An interesting future work could be the validation of the DBN on a different population. Interestingly, the model presented in this work could not only be compared to a new DBN developed on other data, but also directly updated by using the new dataset for recomputing the CPTs while maintaining the network structure. Moreover, the tool could also be expanded by including other chronic diseases, such as mental conditions.

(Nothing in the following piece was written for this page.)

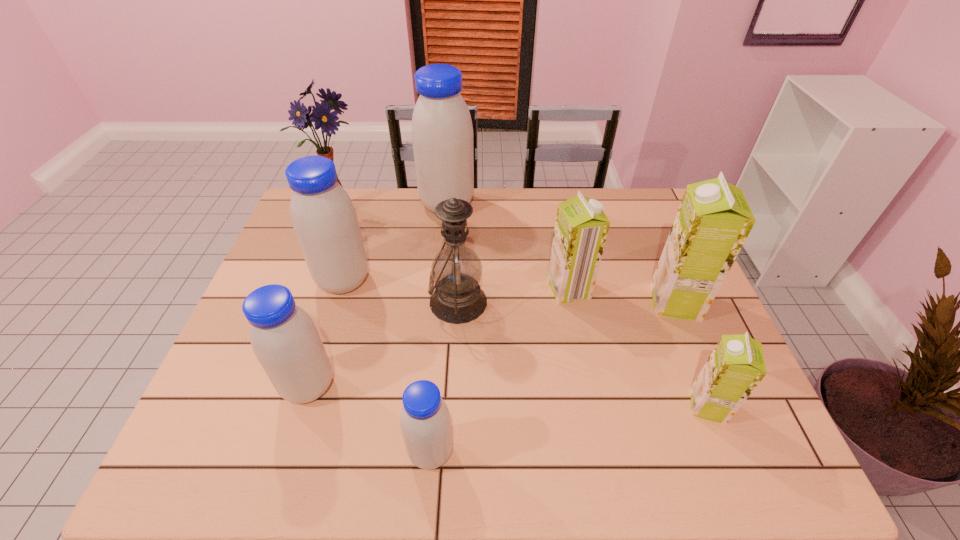
The height and width of the screenshot is (540, 960). In order to click on free space located 0.300m on the back of the nearest object in this screenshot , I will do `click(442, 322)`.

To conclude, the developed DBN represents a valuable risk tool for the study of cardio-metabolic comorbidities development and interaction based on socio-demographic, clinical, and biomarkers variables. Compared to other approaches, a DBN-based study yields results that are highly interpretable during the analysis phase and easily communicated, thanks to the graphical representation of the relationships found. The simulation and clustering studies implemented in this work, moreover, make it possible to validate and exploit the model to better study the risk of occurrence of the diseases considered, indicating the most impactful worsening or prevention factors. Studies on this topic are of pivotal importance for gaining knowledge aimed at designing prevention strategies and targeted interventions for improving the population’s health status. Models and stratification analyses such as the ones proposed in this paper could serve as tools to identify the factors contributing to the development of cardio-metabolic comorbidities, identifying their direction on the risk of onset and quantifying their impact on the subject’s health in a wide sense. From a preventive point of view, the proposed tool can be used to simulate in silico the effect of different disease management guidelines (such as diet and sport in pre-diabetic subjects) or active ageing strategies, testing their effect in the short, medium, and long term on a heterogeneous or selected population. In this way, the developed model could be used to support public health and policy-makers in health policy planning and decision-making.